Friday, Nov. 24, 1967
Chorus of One
A dozen Senators or twoscore Representatives could say the same thing without making too much of a splash. But when New York's Senator Robert F. Kennedy accuses President Johnson of having muffed a chance to end the war in Viet Nam, his single, rather reedy voice has the volume of the Anvil Chorus in this year of presidential maneuvering.
This week, in a new book called To Seek a Newer World, Kennedy accuses Johnson of just such a blunder. In the early months of 1967, he writes, the U.S. "cast away what may well have been the last best chance to go to the negotiating table, on terms we clearly would have accepted before." At that time, he says, Hanoi was willing to begin talks if the U.S. would quit bombing the North. But the Administration, which had ordered a 37-day bombing pause a year earlier in the hope of achieving precisely that outcome, shifted its position and demanded a quid pro quo--namely, an end to Hanoi's infiltration of the South.
The upshot of this hardened attitude may be to "make a negotiated peace impossible for some time to come," concludes Kennedy. Even so, and even though a negotiated settlement would entail the risk of an eventual Viet Cong takeover, he holds that peace talks are the only way out of the war. "Withdrawal is now impossible," he says, because it would "damage our position in the world." As for outright military victory--the only other alternative--that goal "is at best uncertain and at worst unattainable."
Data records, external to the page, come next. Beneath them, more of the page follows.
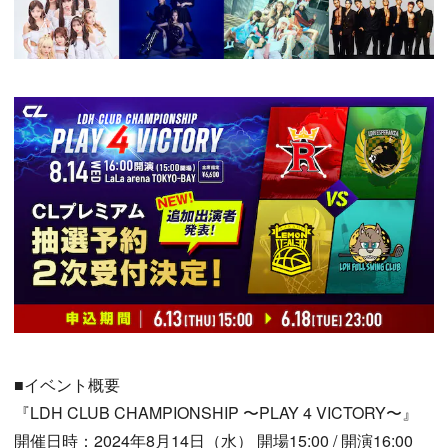
■イベント概要
『LDH CLUB CHAMPIONSHIP 〜PLAY 4 VICTORY〜』
開催日時：2024年8月14日（水） 開場15:00 / 開演16:00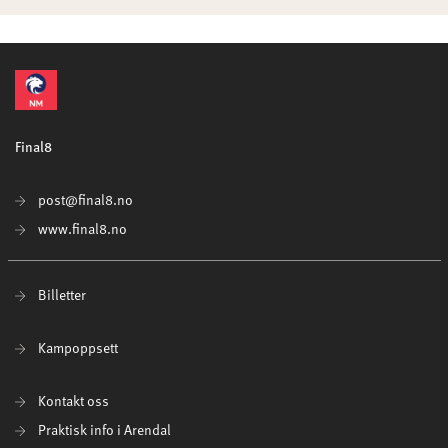
Final8
post@final8.no
www.final8.no
Billetter
Kampoppsett
Kontakt oss
Praktisk info i Arendal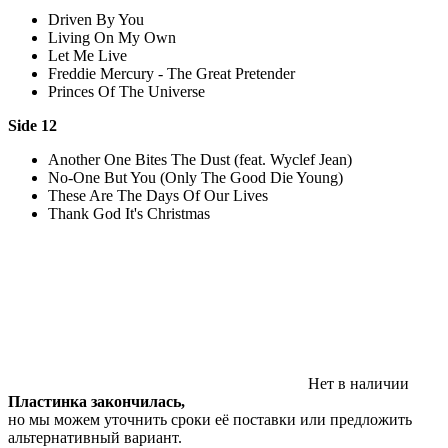
Driven By You
Living On My Own
Let Me Live
Freddie Mercury - The Great Pretender
Princes Of The Universe
Side 12
Another One Bites The Dust (feat. Wyclef Jean)
No-One But You (Only The Good Die Young)
These Are The Days Of Our Lives
Thank God It's Christmas
Нет в наличии
Пластинка закончилась,
но мы можем уточнить сроки её поставки или предложить
альтернативный вариант.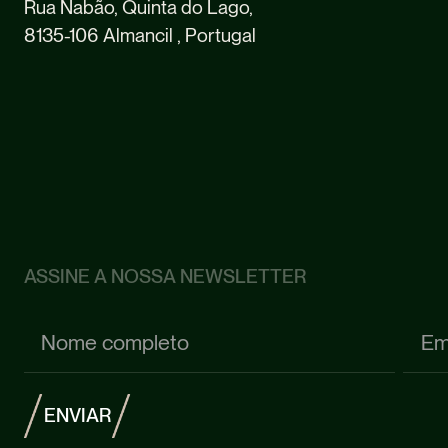
Rua Nabão, Quinta do Lago,
8135-106 Almancil , Portugal
ASSINE A NOSSA NEWSLETTER
E
N
V
I
A
R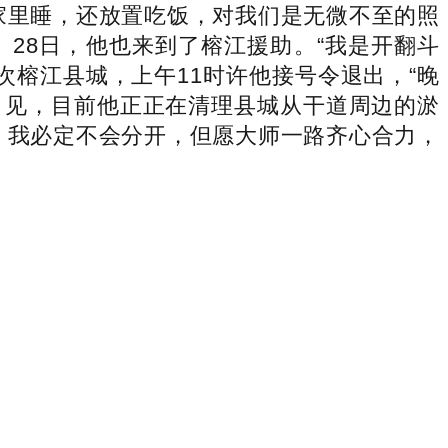
家里睡，还放置吃饭，对我们是无微不至的照
28日，他也来到了榕江援助。“我是开翻斗
次榕江县城，上午11时许他接号令退出，“晚
引见，目前他正正在清理县城从干道周边的淤
，我必定不会分开，但愿大师一路齐心合力，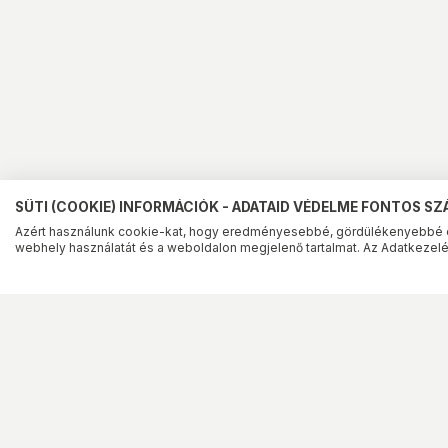
SÜTI (COOKIE) INFORMÁCIÓK - ADATAID VÉDELME FONTOS S
Azért használunk cookie-kat, hogy eredményesebbé, gördülékenyebbé 
webhely használatát és a weboldalon megjelenő tartalmat. Az Adatkezelés
Szolgáltatások
Információk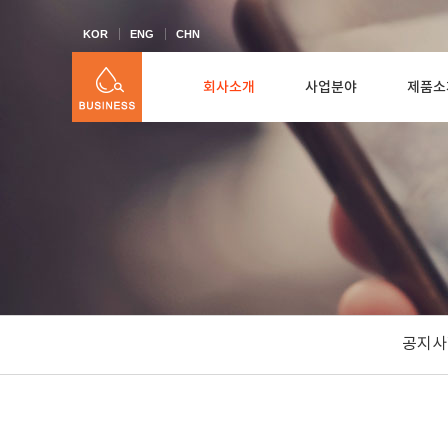
KOR
ENG
CHN
회사소개
사업분야
제품소
공지사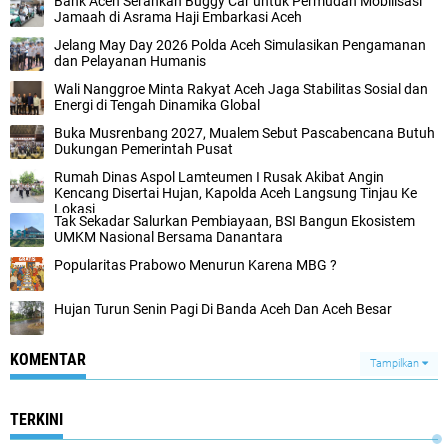
Bank Aceh Serahkan Buggy Car untuk Permudah Mobilisasi
Jamaah di Asrama Haji Embarkasi Aceh
Jelang May Day 2026 Polda Aceh Simulasikan Pengamanan
dan Pelayanan Humanis
Wali Nanggroe Minta Rakyat Aceh Jaga Stabilitas Sosial dan
Energi di Tengah Dinamika Global
Buka Musrenbang 2027, Mualem Sebut Pascabencana Butuh
Dukungan Pemerintah Pusat
Rumah Dinas Aspol Lamteumen I Rusak Akibat Angin
Kencang Disertai Hujan, Kapolda Aceh Langsung Tinjau Ke
Lokasi
Tak Sekadar Salurkan Pembiayaan, BSI Bangun Ekosistem
UMKM Nasional Bersama Danantara
Popularitas Prabowo Menurun Karena MBG ?
Hujan Turun Senin Pagi Di Banda Aceh Dan Aceh Besar
KOMENTAR
Tampilkan
TERKINI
Least Impact. Doubleday & Co. paid Kennedy a handsome $150,000 advance--making this the first of his four books not to be published by Harper & Row, which roused his ire during last year's acrid controversy over William Manchester's The Death of a President. Despite the fact that Look magazine also clashed with Bobby over its serialization of the Manchester book, Bobby accepted an additional $10,000 or so from the magazine for his new book's chapter on Viet Nam.
The Senator plans to give the money away, though he will not say to whom; his publishers are quite confident of recouping theirs, and then some. Even though the book, with chapters on youth, the Negro, Latin America, nuclear arms and China as well as Viet Nam, is little more than a rechauffe of old speeches, touched up by the Senator and Aides Adam Walinsky and Peter Edelman, the mere fact that it bears Bobby Kennedy's name is bound to sell copies during the coming year. According to Bobby's aides, the book's release was actually timed to achieve the least--not the greatest--political impact. Had Bobby really wanted to stir up controversy, they say, he would have sprung it on the eve of next summer's nominating conventions.